Mrs. Palmer was quoted as saying that very little could be done to address the situation as, until the reform of the justice system was completed, the judges do not have an option. But this can't be right as the same person who gave the directive for the removal ofthe reporters can simply rescind it.
The courts, in this day of transparency, should not resort to that form of harassment to get back at reporters who commit errors whether through irresponsibility or carelessness. That form of punishment smacks of the justice meted out in Zimbabwe or some banana republics and does not befit Jamaica in 2007.
This reporter holds no brief for the offending reporter but everybody in this world makes mistakes - judges, lawyers, doctors, the police - and in the case of some judges and some resident magistrates, their mistakes sometimes cause more harm than those made by a careless or incompetent reporter, as often, they put innocent people in prison and ruin their reputation.

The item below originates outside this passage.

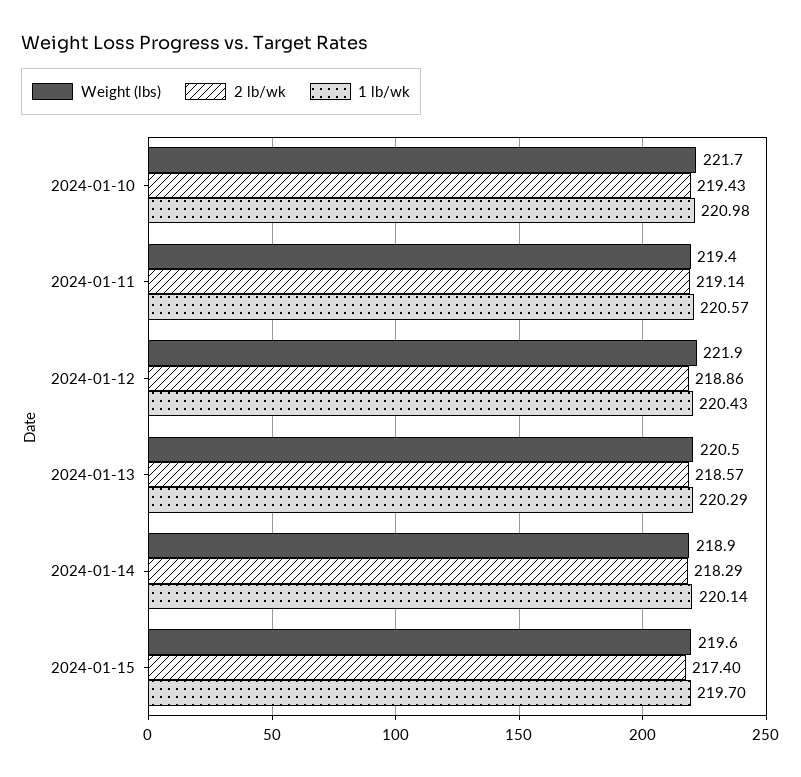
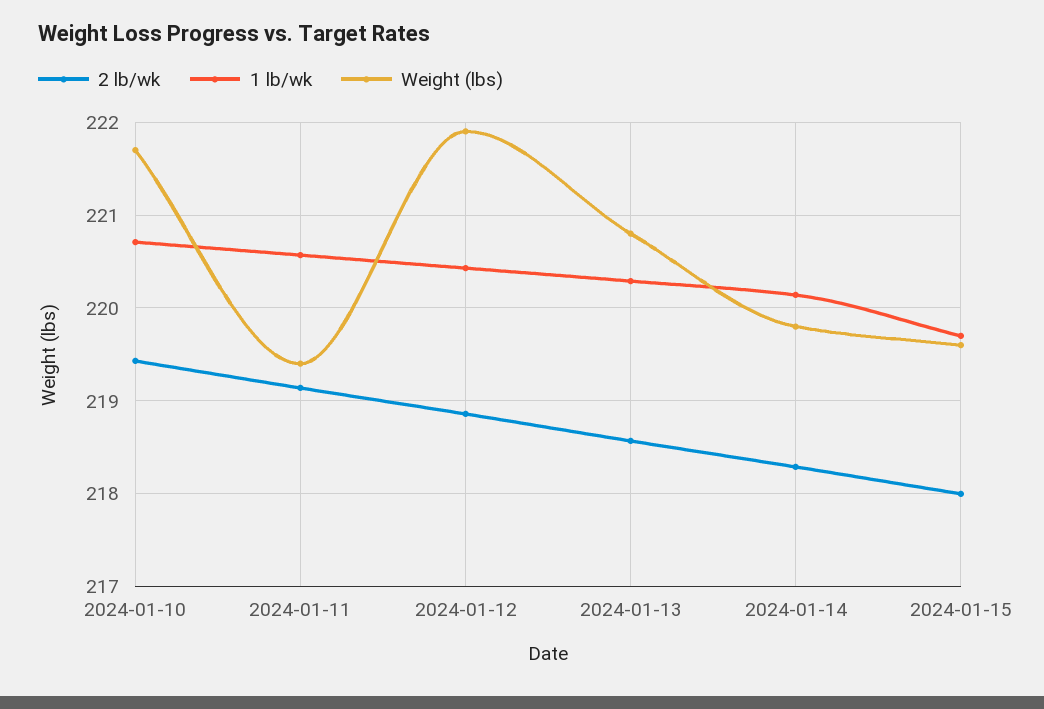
1 lb/wk, 2024-01-10: 220.98 -> 220.7
Weight (lbs), 2024-01-13: 220.5 -> 220.8
Weight (lbs), 2024-01-14: 218.9 -> 219.8
2 lb/wk, 2024-01-15: 217.4 -> 218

So, that is why there is a Court of Appeal in Jamaica and the Judicial Committee of the Privy Council, in London, remains, up till now, Jamaica's highest court of appeal - to correct mistakes made by judges. And when these higher courts rule, the high court judge or the resident magistrate who is found to be in error, is never sent to the back of the class.
Censorship
What is disturbing about the complaints from the Half-Way Tree Court is that despite the wide publicity the issue has been given, neither Chief Justice Lensley Wolfe nor Attorney-General A. J. Nicholson, Minister of Justice, has issued any directive to restore the most basic of facilities to the court reporters. The continued denial of this facility to reporters only serves to raise suspicions of corruption, unfounded and baseless though they be, in the justice system. The issue of justice is high on the list of complaints that the poor people of this country have against the state. The perception is that there are two standards of justice, one for the rich, influential and powerful, and something far inferior, for the poor and the powerless. The justice system, specifically the courts and the police, are the first area of contact citizens usually have with government, and to hear ordinary, decent, law-abiding citizens tell it, the contact rarely ever inspires confidence.
And, of course, when the United States government notes in its human rights report that what is happening in Court II borders on censorship, we are going to be the first to feel upset.
Members of the Jamaican Justice Reform Task Force who have set their sights on a comprehensive reform of the Jamaican justice system, need to note this malignant aberration and make sure that in the interests of justice, it is excised from Court II and never surfaces again anywhere in the nation's court system.
The fact is that some judges, especially some RMs - men and women - behave in such undignified fashion and so lacking in decorum in court, virtual higglers on the bench, that quite often, the presence of a reporter, easily spotted from the seat of justice, can be a necessary restraining influence, even if the reporter does not write the sometimes incredible utterances that emanate from the mouths of these ministers of justice.